Helping to keep everyone up-to-date on what is coming out and what might be worthy of your time in the Baseball Card Hobby for the current week. Check out our Discord for more discussion on this and any other hobby chatter - Prospects Live Discord.
This week there are two scheduled release - 2024 Topps Chrome Sapphire Edition and 2024 Topps Five Star.
This post will be updated if more news, product information and/or product drops occur throughout the week.
2024 Topps Chrome Sapphire Edition
The popular Chrome Sapphire Edition of the Topps Flagship product has been covered in the last two weeks of This Week in Baseball Cards for pre-order purposes and is finally getting its official release date this Wednesday, September 25th.
There is one format - a regular Hobby box. Each Hobby box comes with one auto and should have three parallels. The cost was $349.99 at pre-order for both 582 Montgomery Club members as well as the general public. I suspect that there will not be any more sales of the product come release day, but I guess you never know. This price point is over $100 increase from last year with no real change to the product other than the checklist, so take that for what its worth. ***Update - as expected, Topps did not post this product on release day - they likely sold through all their stock in the 582 Montgomery Club and general public pre-order periods.
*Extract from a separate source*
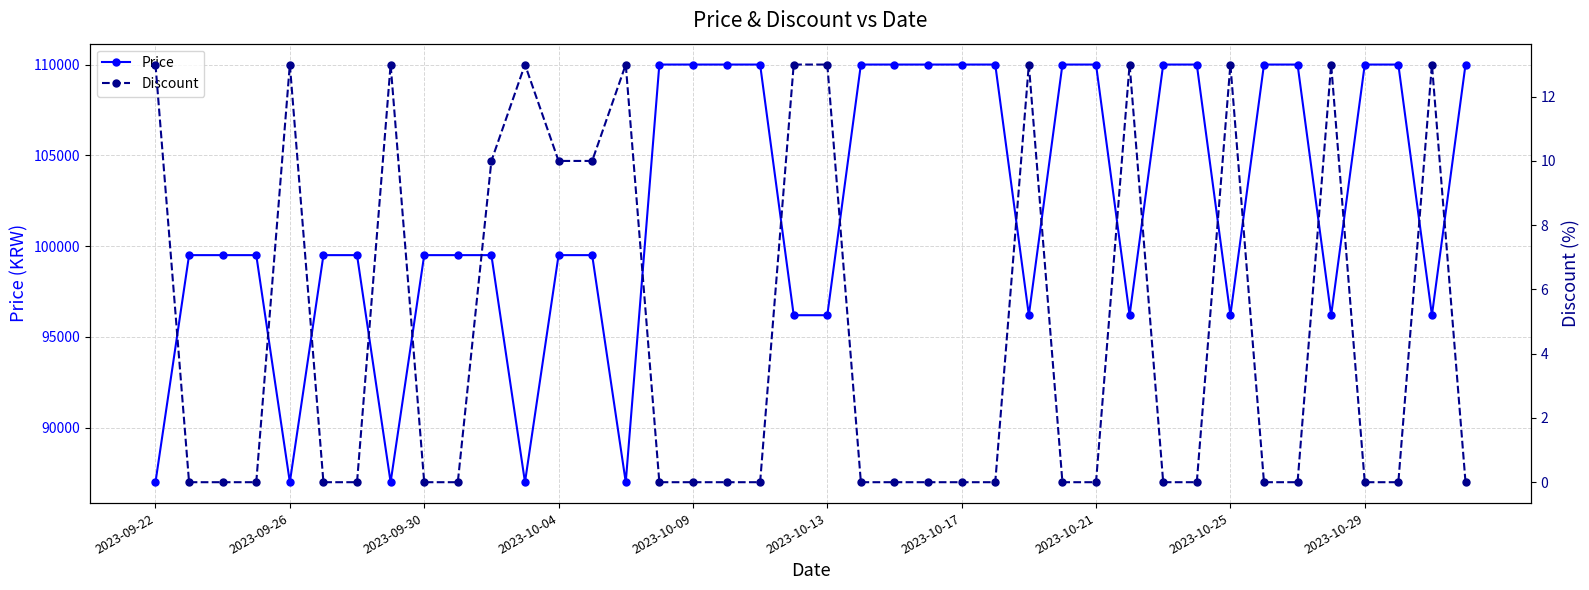

Which series changed the most between 18 and 25?

Price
The design is the Flagship design given the Chrome Sapphire treatment. The only insert is the popular Sapphire Selections insert, which is borderless and gives you the full on Sapphire background. All autos should be on card.
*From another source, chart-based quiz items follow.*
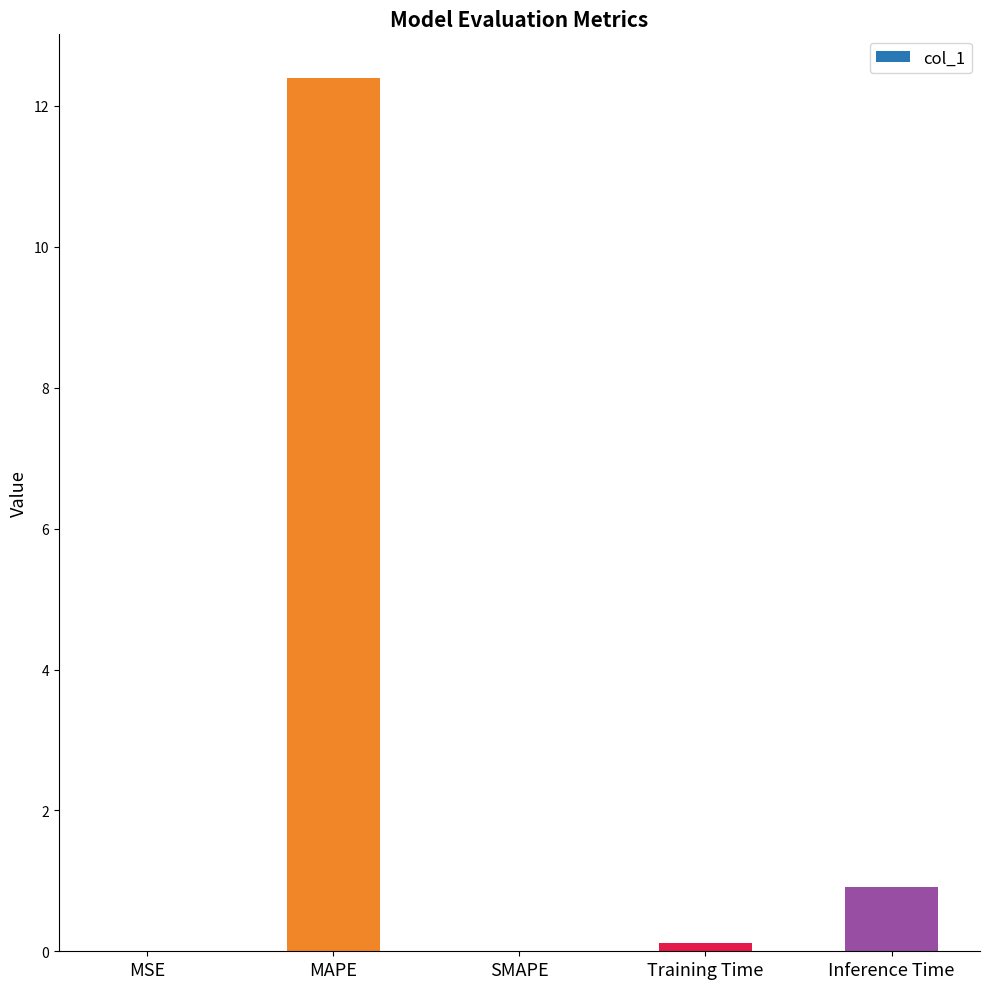

The value at MAPE is 12.4. True or false?

True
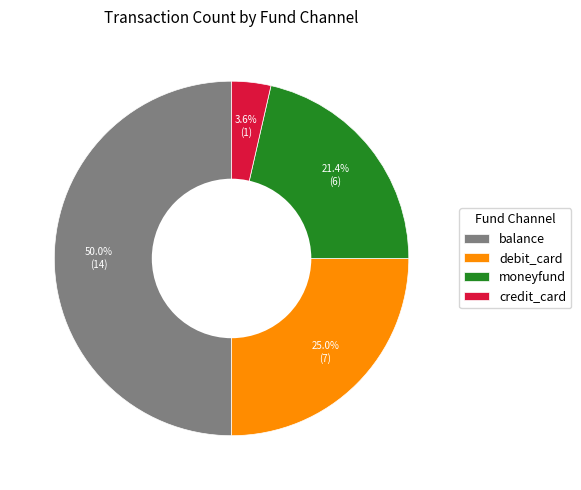

How many slices are in this pie chart?

4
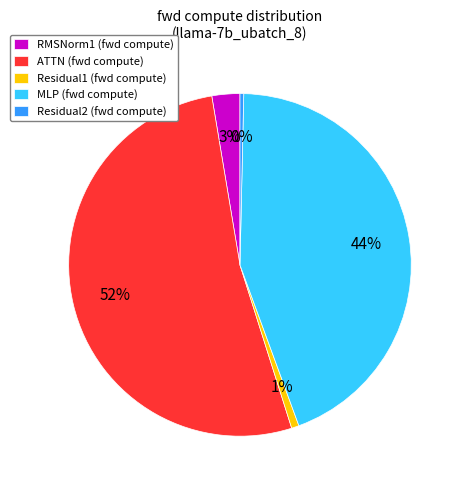

What is the largest slice in the pie chart?

ATTN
The checklist is 700 base cards - essentially the combined base checklist of Topps Series 1 and Topps Series 2. The main rookie chases are Elly De La Cruz, Jasson Dominguez, Junior Caminero, Yoshinobu Yamamoto, and Shota Imanaga. The big four short print guys from Series 2 (Holliday, Chourio, Merrill, and Langford) only have autos in this product - no base cards according to the checklist.
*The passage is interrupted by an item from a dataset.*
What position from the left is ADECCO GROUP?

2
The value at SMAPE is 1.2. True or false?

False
While I’m a fan of this product, the price point and the huge checklist are huge concerns. Ripping personal boxes is regularly going to end in disappointment when you’re paying $350 - $500 a box and getting just 32 cards. Breaks may make some sense, but this is primarily a singles product.
2024 Topps Five Star
The mid-tier, hit-only product is scheduled to release on Friday, September 27th.
There is one configuration - a regular Hobby box. Each Hobby box comes with two autographed cards and nothing else. There are no base cards. On rare circumstances, big hits, like booklets, may lead to just one card, or sometimes you’ll get three auto cards in a box. Typically those three auto card boxes are because you’re getting some bottom of the barrel of the checklist autos in that box. Topps did pre-orders for this product back on September 9th for $239.99 and it sold out fast. ***Update - Topps went live with this product on Friday as expected. Hobby boxes were posted for $249.99 and cases for $1,999.99. Both formats sold out in less than 10 minutes.
The design is typical Five Star - heavy on the golds, blacks, and greys, with a lot of angular and star design highlights. Usually these cards are on thicker paper stock than usually found on lower-tier products. There is a Field Access autograph set that we get a marketing image of for Evan Carter that looks fantastic, showing him in the foreground with the stadium at night lit up behind him. Hopefully the rest of the cards in this set are of similar high-end photography as this Evan Carter. Autos should all be on card.
The checklist includes all of the rookie chases including Paul Skenes autos (which is why this probably sold out so fast earlier this month). Also included are Elly De La Cruz, Jasson Dominguez, Junior Caminero, Yoshinobu Yamamoto, Shota Imanaga, Jackson Holliday, Jackson Chourio, Jackson Merrill, and Wyatt Langford, among many others.
Five Star is a product I tend to avoid - the checklist is so large that even if boxes were around $150, I’d find it hard to spend that money. Just two autos and no base cards mean you need to hit hard to get your money back. On the other hand, the rookie checklist is all you could hope for, and Skenes autos are in the short term going to really drive the market. In the long run, Five Star cards just don’t hold enough value to justify the box price points. If you do want to get some of these cards, it should really only be the singles market. Even breaks are rough - with just 8 boxes per case, you’re essentially getting 16 cards per case break. Even if you had a perfect distribution of teams, where there was no doubling up of cards for a single team, that’s 14 teams without a hit. 14 spots in a single team PYT break are going to skunk at a minimum, which is a tough pill to swallow, especially if you bought a really expensive team. For me, this product is one I let pass me by every year.